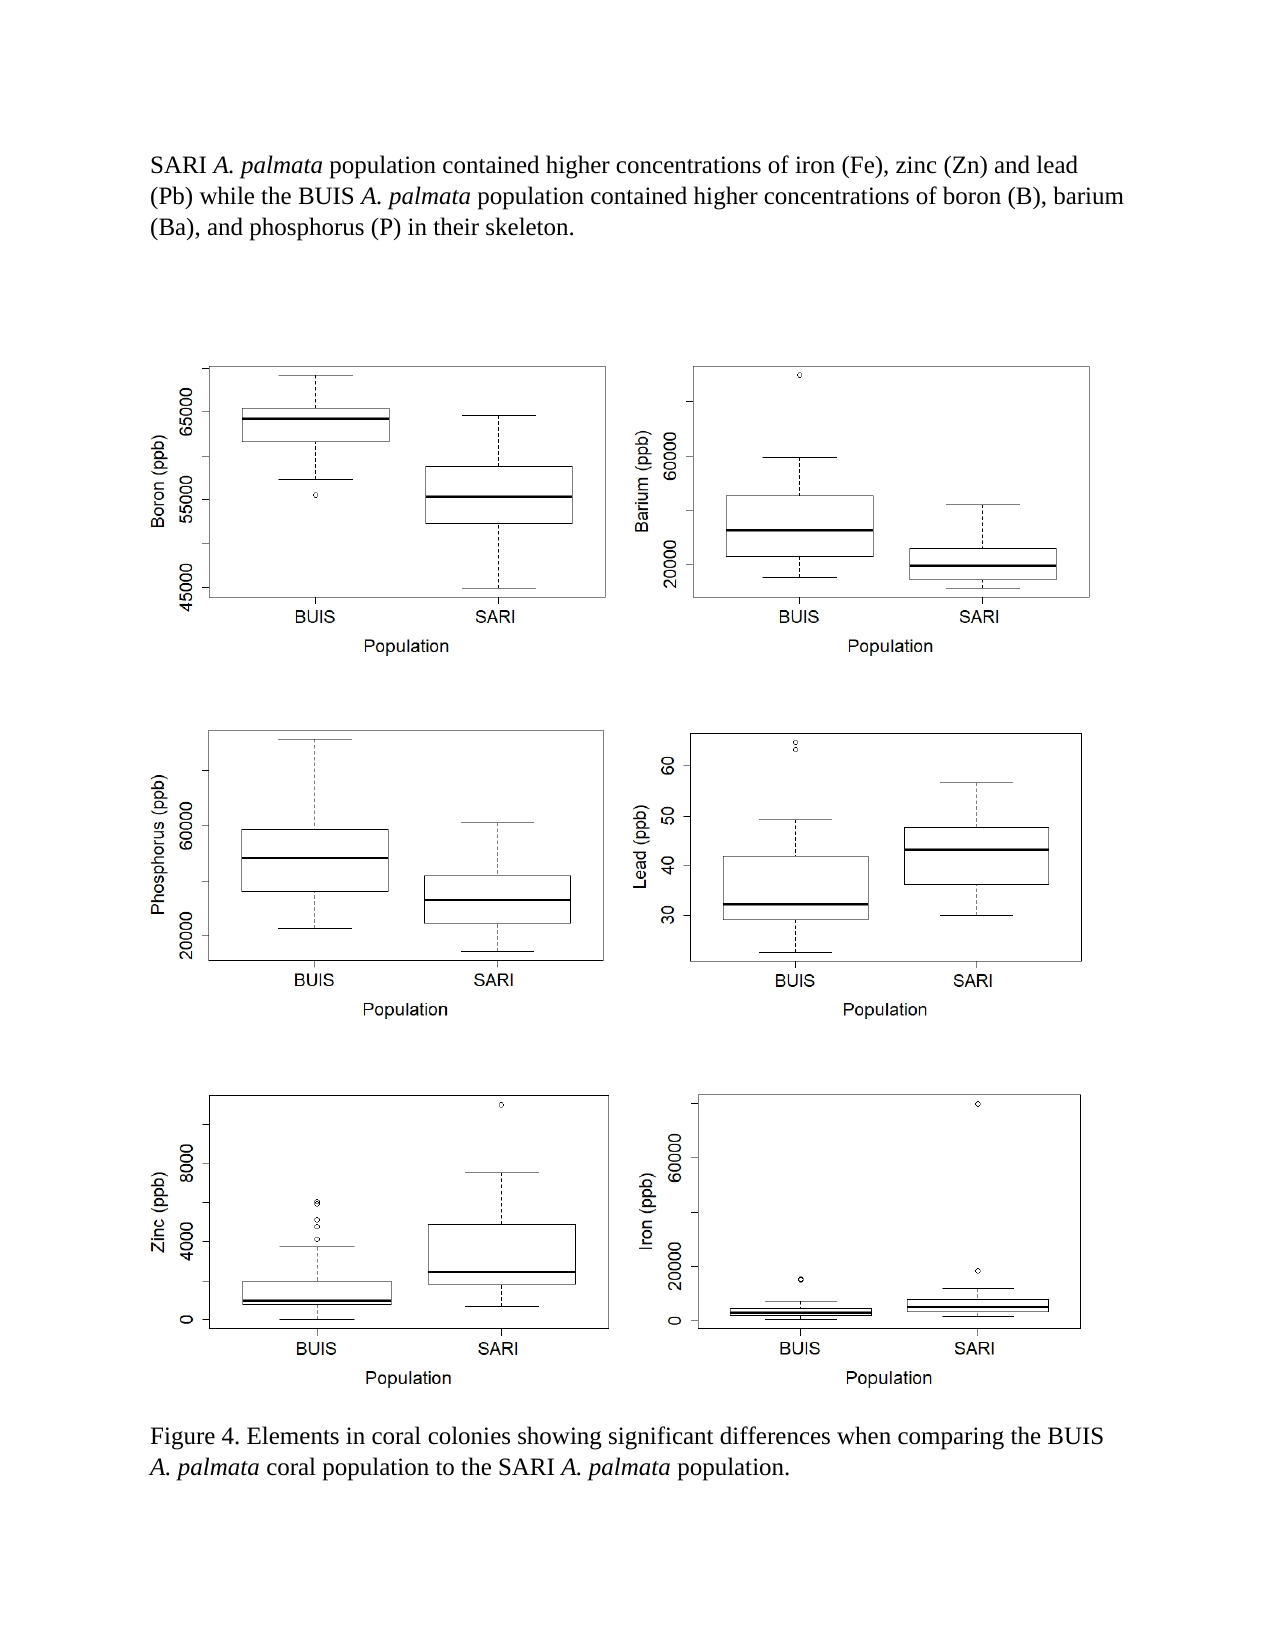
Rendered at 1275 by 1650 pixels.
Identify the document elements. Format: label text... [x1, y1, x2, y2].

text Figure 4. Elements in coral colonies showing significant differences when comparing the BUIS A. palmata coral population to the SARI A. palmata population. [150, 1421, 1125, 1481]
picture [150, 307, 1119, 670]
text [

* **Requirement**
Every line from the line containing "Identify the document" to the last line of the material above must be repeated exactly, and no other line.

* **Answer box**
Identify the document elements. Format: label text... [x1, y1, x2, y2].

text Figure 4. Elements in coral colonies showing significant differences when comparing the BUIS A. palmata coral population to the SARI A. palmata population. [150, 1421, 1125, 1481]
picture [150, 307, 1119, 670]
text [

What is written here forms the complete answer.